Al Pd la comunicazione si fa con una invocazione accattivante, intenzionalmente empatica, che in modo subdolo diventa un imperativo categorico. Un verbo che sinteticamente ha il proposito di suggerirti che cosa devi fare, se vuoi essere una persona privilegiata. Si iniziò con quel “Chiamami ancora Milano” e poi con il diktat “Forestami”, ad ora un mezzo flop, ed ora la novità delle novità “Custodiscimi” che ricorda tanto un canto religioso. Fatto salvo che dopo la mancata manutenzione dell’esistente e lo sradicamento di alberi in tutta la città, c’è la necessità di pensare a un rinforzo delle aree verdi, questa nuova iniziativa, mi sembra semplicistica e inopportuna in questo tempo complesso e difficile. Perché con il vorticoso susseguirsi di avvenimenti, il letargo con cui lavora il Comune sulle emergenze, con la crisi che si ripropone in molte famiglie, non pianifica un “Custodiscimi” per le persone, ma per le piante.

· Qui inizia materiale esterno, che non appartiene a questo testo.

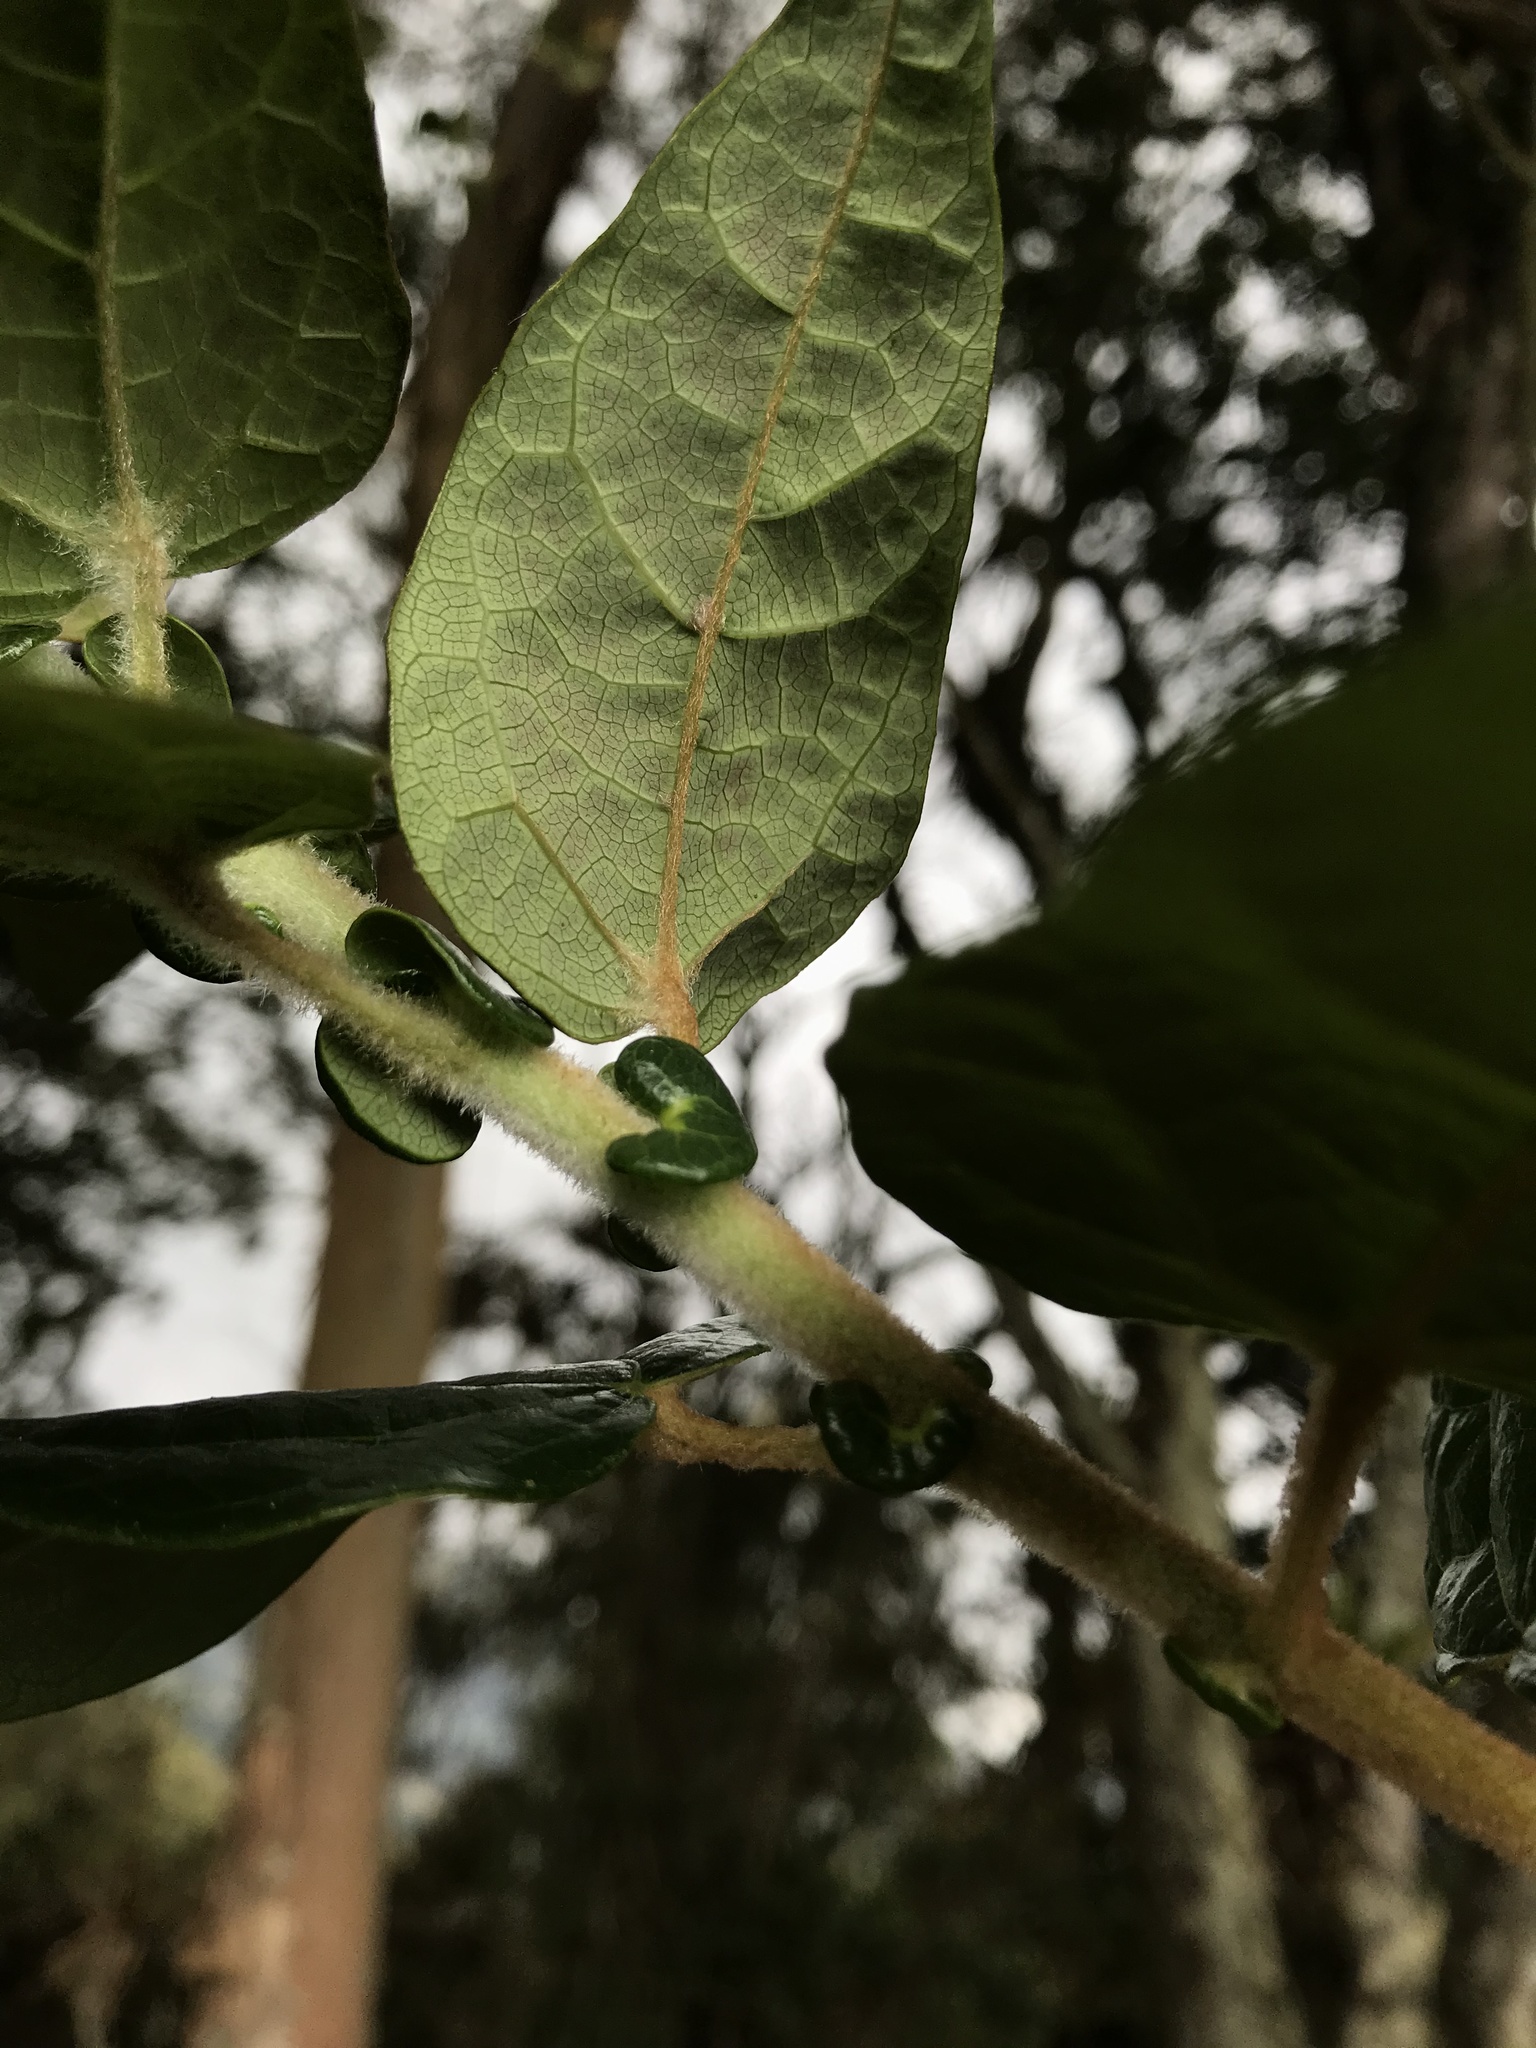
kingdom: Plantae
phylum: Tracheophyta
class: Magnoliopsida
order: Oxalidales
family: Elaeocarpaceae
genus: Vallea
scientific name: Vallea stipularis
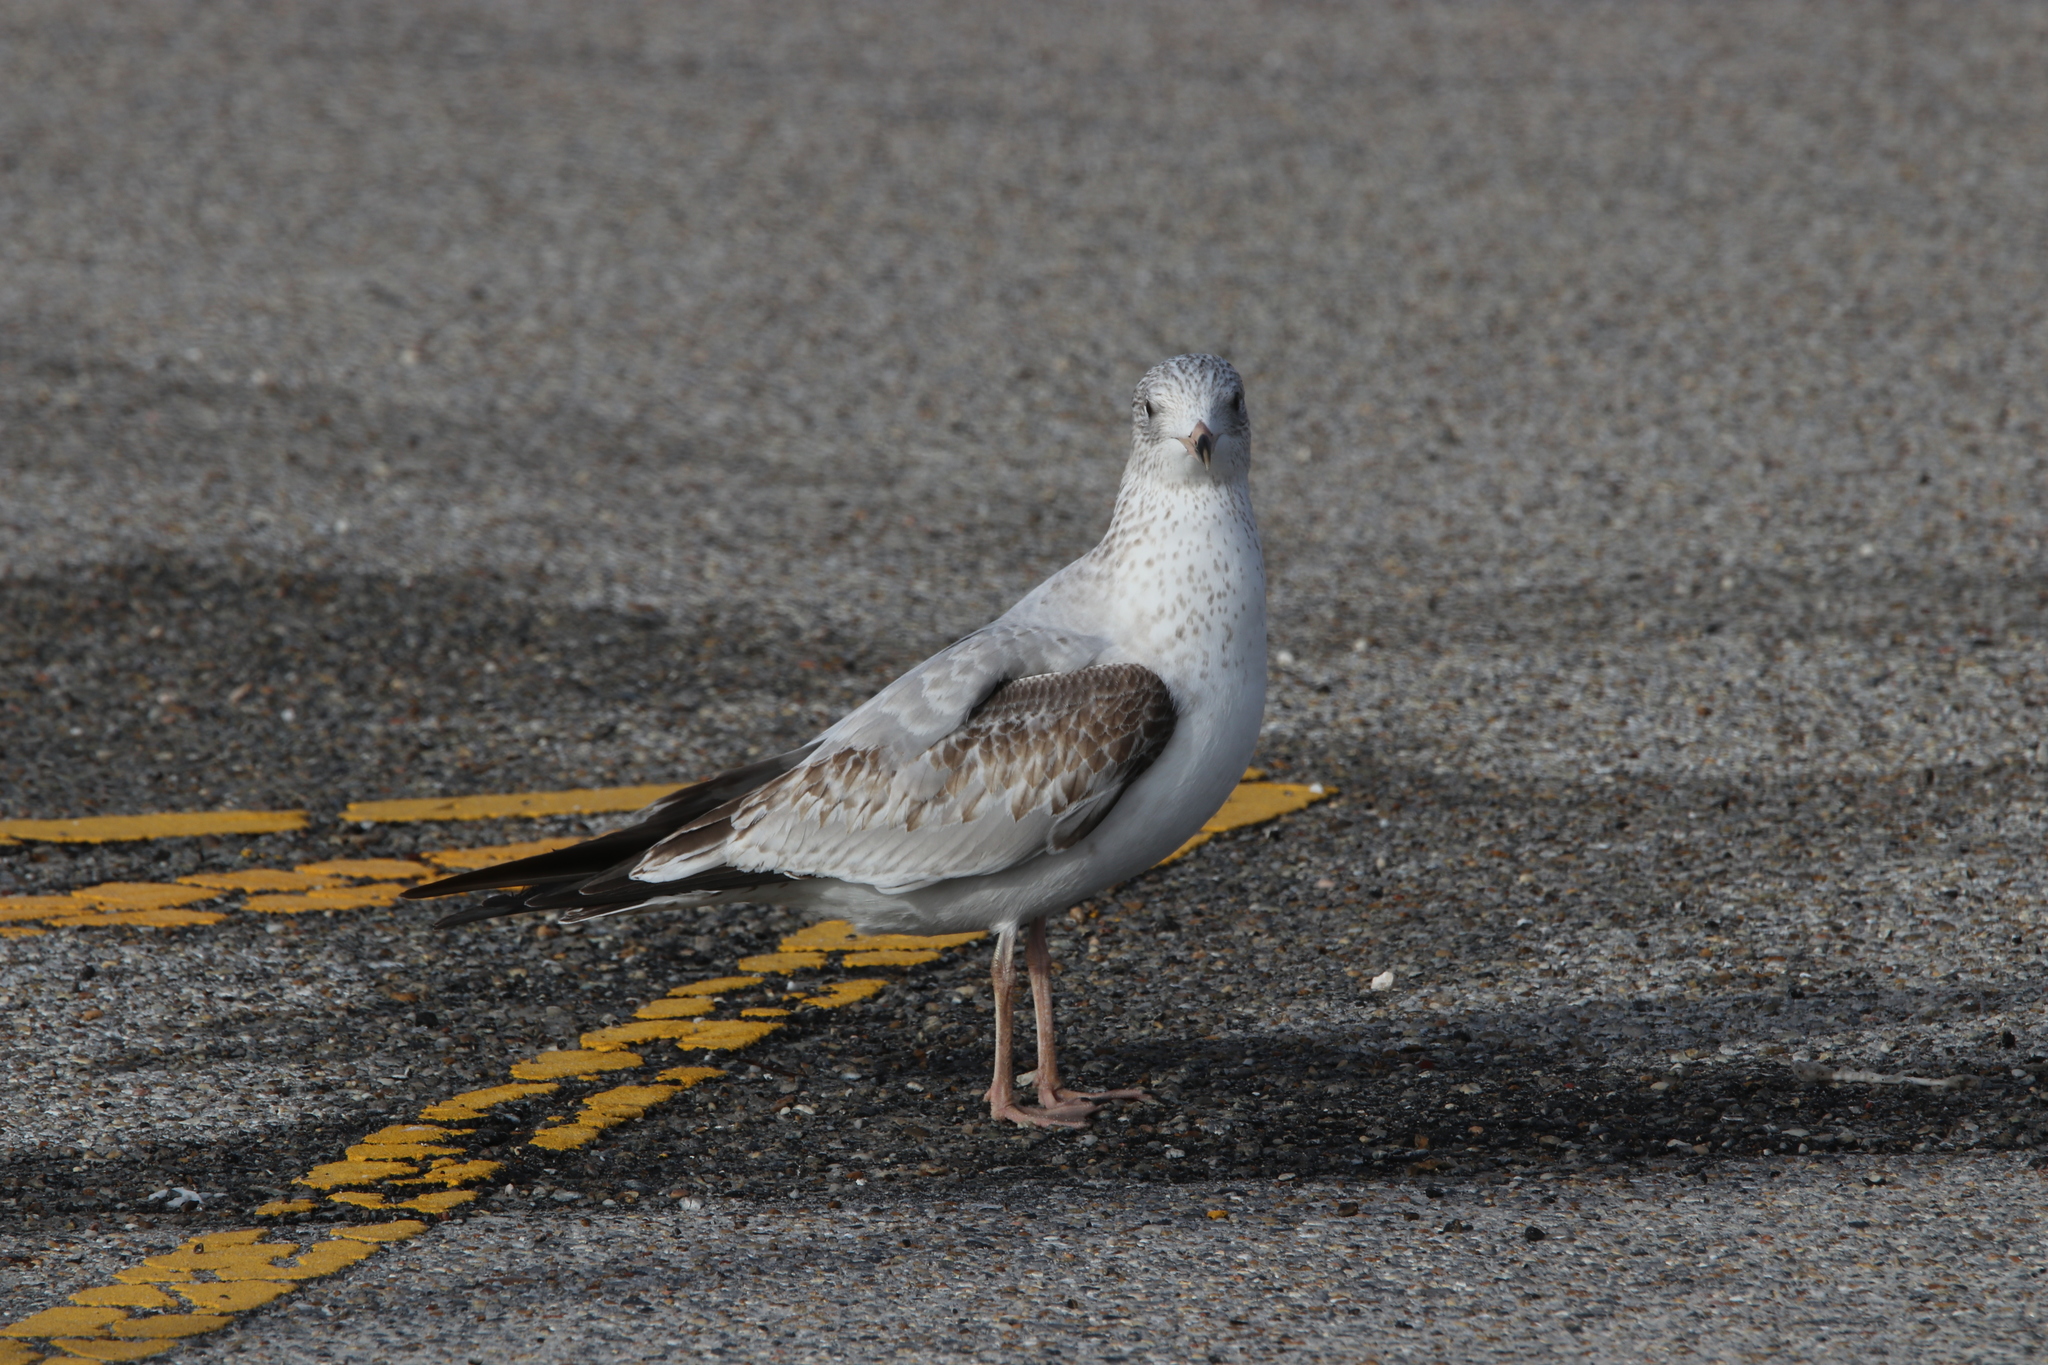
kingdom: Animalia
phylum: Chordata
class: Aves
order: Charadriiformes
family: Laridae
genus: Larus
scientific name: Larus delawarensis
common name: Ring-billed gull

Scrive il Comune “Cittadine e cittadini del Comune di Milano e dei comuni della Città metropolitana che decideranno di partecipare a “Custodiscimi” avranno la possibilità di “prendere in affido” una piantina forestale delle 2mila messe a disposizione e, una volta cresciuta, il prossimo autunno sarà piantata, insieme ad altre piante forestali, per accrescere il capitale naturale e raggiungere i tre milioni di alberi entro il 2030.

“Un’iniziativa che ci permette di raggiungere un duplice obiettivo – spiega l’assessora Grandi –. Il primo: promuovere una nuova cultura dell’ambiente sensibilizzando cittadine e cittadini a prendersi cura del verde pubblico, contribuendo attraverso un piccolo gesto privato a implementare un bene pubblico indispensabile per la città, rendendo così possibile centrare il traguardo dei tre milioni di alberi piantati entro il 2030. Il secondo obiettivo è quello di coinvolgere direttamente i nove municipi affinché identifichino i quartieri e le aree dove mettere a dimora le mille piante prese in affido. Una scelta che testimonia l’indirizzo dell’Amministrazione di scegliere il proprio futuro e le proprie azioni in maniera sempre più partecipata e condivisa, ascoltando le richieste e le aspettative delle persone”.

Anche questo è ambientalismo in cui si danno priorità elitarie, quando la città brucia.